If we want to do something, we need to address what it is that’s holding back people from different ethnic backgrounds. An assumption seems to have been made that it’s all down to simple discrimination, but is that right? Can we reasonably assume that the ethnic (and indeed gender) make up of a particular interest group or industry should exactly match that of the general population? I wonder whether that lack of ethnic diversity in the industry might not be as much down to two other factors.

  1. Culture.
    I know that people from East Asian cultures have a history of preferring apartments to houses. In Sydney, for instance, Chinese people account for a large part of the market for apartments. Might it be possible that people from a culture where domestic gardens are a rarity might be less inclined to think of gardening as a career? And my experience of South Asian communities in the UK suggests a significantly lower proportion of households show an interest in their garden. Please correct me if you think I’m mistaken. I don’t have sufficient knowledge of Afro-Caribbean communities to know whether the same is true there.

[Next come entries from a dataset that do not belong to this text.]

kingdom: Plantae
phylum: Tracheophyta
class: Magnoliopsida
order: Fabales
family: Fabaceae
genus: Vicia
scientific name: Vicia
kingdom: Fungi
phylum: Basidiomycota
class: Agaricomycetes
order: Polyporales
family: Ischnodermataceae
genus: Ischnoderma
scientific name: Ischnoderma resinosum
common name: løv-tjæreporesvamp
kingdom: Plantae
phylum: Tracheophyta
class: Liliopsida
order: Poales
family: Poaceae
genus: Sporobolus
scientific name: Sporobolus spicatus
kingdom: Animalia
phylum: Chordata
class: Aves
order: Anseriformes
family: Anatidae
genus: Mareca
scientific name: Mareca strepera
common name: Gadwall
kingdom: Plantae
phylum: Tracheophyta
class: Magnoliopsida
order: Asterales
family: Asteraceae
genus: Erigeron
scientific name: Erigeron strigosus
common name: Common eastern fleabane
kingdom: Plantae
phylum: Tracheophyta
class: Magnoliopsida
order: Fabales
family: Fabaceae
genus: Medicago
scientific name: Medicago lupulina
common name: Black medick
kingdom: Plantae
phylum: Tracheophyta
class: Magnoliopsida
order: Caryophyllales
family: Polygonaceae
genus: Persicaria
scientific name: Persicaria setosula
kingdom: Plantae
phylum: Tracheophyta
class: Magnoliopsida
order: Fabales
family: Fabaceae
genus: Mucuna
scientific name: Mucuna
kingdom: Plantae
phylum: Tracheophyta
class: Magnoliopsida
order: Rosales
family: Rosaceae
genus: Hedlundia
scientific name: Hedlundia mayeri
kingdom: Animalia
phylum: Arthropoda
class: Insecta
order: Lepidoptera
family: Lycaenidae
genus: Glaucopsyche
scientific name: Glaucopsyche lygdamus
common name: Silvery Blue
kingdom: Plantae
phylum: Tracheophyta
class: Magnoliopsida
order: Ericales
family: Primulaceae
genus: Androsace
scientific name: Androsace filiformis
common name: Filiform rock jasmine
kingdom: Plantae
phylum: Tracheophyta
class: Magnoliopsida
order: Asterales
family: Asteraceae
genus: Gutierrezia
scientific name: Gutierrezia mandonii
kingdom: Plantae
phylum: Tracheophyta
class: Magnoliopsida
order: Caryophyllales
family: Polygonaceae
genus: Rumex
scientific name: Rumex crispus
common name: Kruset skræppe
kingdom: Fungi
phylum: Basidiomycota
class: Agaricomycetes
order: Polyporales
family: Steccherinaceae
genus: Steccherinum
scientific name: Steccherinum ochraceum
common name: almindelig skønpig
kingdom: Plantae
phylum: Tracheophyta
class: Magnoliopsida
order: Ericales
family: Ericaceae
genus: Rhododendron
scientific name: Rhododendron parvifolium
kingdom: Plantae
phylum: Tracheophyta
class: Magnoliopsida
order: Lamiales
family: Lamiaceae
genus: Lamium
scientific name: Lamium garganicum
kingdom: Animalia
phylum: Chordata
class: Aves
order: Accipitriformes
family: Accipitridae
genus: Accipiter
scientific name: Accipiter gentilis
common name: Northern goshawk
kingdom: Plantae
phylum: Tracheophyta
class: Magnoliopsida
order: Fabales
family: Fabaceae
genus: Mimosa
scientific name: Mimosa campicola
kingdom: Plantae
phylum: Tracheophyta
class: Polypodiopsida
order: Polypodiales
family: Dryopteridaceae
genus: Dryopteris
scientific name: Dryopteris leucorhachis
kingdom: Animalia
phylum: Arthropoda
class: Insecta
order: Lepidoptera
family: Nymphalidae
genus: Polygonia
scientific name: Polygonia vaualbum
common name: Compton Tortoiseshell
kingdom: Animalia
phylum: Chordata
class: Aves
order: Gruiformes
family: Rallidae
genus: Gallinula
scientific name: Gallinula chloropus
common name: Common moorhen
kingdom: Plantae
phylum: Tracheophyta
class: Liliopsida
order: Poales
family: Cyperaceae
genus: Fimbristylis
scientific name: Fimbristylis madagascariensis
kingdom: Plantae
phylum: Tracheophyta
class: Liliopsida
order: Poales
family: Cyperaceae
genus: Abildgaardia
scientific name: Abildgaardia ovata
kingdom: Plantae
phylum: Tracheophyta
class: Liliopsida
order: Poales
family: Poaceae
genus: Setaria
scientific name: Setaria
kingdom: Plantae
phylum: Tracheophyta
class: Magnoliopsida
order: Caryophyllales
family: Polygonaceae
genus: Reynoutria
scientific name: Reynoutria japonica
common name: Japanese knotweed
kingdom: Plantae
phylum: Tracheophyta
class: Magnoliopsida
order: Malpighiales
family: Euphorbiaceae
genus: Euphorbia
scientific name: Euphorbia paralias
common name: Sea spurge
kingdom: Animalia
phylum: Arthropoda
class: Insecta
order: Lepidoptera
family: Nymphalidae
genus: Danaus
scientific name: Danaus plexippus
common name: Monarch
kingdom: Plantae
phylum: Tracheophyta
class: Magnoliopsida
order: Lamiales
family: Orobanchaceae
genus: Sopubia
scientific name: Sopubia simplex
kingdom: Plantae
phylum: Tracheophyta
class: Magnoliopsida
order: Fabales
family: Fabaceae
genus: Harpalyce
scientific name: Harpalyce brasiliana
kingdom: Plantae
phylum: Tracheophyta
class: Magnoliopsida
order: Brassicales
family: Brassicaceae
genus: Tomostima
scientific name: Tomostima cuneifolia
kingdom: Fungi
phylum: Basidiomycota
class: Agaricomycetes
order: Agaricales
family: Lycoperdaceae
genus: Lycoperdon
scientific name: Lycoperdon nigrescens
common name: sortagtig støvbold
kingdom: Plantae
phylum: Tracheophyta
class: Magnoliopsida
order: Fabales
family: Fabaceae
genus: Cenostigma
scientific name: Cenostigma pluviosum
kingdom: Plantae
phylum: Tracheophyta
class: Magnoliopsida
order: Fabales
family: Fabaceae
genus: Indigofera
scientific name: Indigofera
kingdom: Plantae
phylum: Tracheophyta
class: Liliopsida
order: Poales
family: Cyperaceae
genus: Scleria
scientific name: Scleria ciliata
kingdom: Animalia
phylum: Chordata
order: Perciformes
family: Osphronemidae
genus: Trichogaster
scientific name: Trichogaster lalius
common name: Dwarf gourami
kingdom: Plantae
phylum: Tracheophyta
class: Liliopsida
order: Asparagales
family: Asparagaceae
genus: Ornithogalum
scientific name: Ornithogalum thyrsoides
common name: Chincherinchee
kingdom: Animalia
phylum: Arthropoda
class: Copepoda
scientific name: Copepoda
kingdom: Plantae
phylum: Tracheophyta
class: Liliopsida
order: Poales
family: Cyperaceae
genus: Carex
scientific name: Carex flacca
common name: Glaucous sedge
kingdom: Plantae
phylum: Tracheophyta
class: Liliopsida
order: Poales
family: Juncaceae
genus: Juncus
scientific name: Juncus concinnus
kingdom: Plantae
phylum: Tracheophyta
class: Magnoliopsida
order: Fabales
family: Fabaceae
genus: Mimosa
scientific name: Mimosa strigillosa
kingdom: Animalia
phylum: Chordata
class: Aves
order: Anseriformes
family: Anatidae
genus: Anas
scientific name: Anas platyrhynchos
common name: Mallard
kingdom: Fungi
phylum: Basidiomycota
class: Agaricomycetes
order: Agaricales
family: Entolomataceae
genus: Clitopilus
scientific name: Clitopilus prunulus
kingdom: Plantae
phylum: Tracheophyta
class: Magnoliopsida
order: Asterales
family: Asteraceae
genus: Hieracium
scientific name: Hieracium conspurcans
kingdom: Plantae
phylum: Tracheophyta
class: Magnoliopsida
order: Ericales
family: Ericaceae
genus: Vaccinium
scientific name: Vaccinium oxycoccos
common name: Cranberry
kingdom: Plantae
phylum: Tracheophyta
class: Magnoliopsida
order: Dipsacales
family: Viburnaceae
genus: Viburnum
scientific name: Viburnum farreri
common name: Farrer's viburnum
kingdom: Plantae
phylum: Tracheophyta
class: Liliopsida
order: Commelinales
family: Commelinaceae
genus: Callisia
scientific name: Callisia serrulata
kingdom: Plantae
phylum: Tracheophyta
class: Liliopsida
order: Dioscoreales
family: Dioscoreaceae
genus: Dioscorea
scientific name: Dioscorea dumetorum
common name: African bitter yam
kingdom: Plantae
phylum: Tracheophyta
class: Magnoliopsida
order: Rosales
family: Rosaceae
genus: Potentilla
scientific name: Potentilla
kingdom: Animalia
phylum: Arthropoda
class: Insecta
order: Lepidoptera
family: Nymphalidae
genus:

    These are generalisations – I know there are a lot of people from minority ethnic and cultural backgrounds who have a love of gardening and plants. Many will already be working in the industry. Others may be keen to enter it. From watching Gardeners’ World on the BBC for many years it seems as though allotment holders are a very diverse bunch, although ethnic minorities may have been disproportionately represented because of their great ingenuity and skill in growing produce that is more exotic, and therefore interesting, than the usual peas and beans.

    One of the main aims of the RHS is to enthuse people in gardening and plants. It may be people from some cultural backgrounds present more of a challenge, but it must be worth making an extra effort, because plants, gardens and the natural world should be an integral part of all our lives, whatever our background.
  2. Class.
    A thorny issue, this one, but from my perspective it looks as if the industry is dominated by the plummy accented and the double-barrelled; the spouses and offspring of those who have already made it to the top. Could it be the colour of your skin is far less important than who you know, and what school you went to? This is probably true across much of society. Most opportunities that arise find their way to the privileged. If what we hear is true – that ethnic communities are on average considerably less wealthy, and less privileged than the indigenous white communities, then the class system will be a huge barrier to people from ethnic minority backgrounds getting the breaks; a huge obstacle in the way of equality.
Perhaps we need to be more like chickens – my mob don’t appear to have any prejudice against visual differences. Although the two bigger hens do tend to pick on Lola; the little bantam.

Could it be that gardening – horticulture in general – is something that those of us in the racial category ‘white European’ have a particular interest in – an interest that isn’t generally shared by people from other groups? Is it the class system that’s holding people of other denominations back – jobs for the boys; nepotism, a game the whole family can play? Or is there a sinister shadow of racism lurking among the herbacious borders? Personally, I’ve not experienced or witnessed any discrimination in the industry, but up until now at least, I haven’t got out much. What, if any, experiences have you had?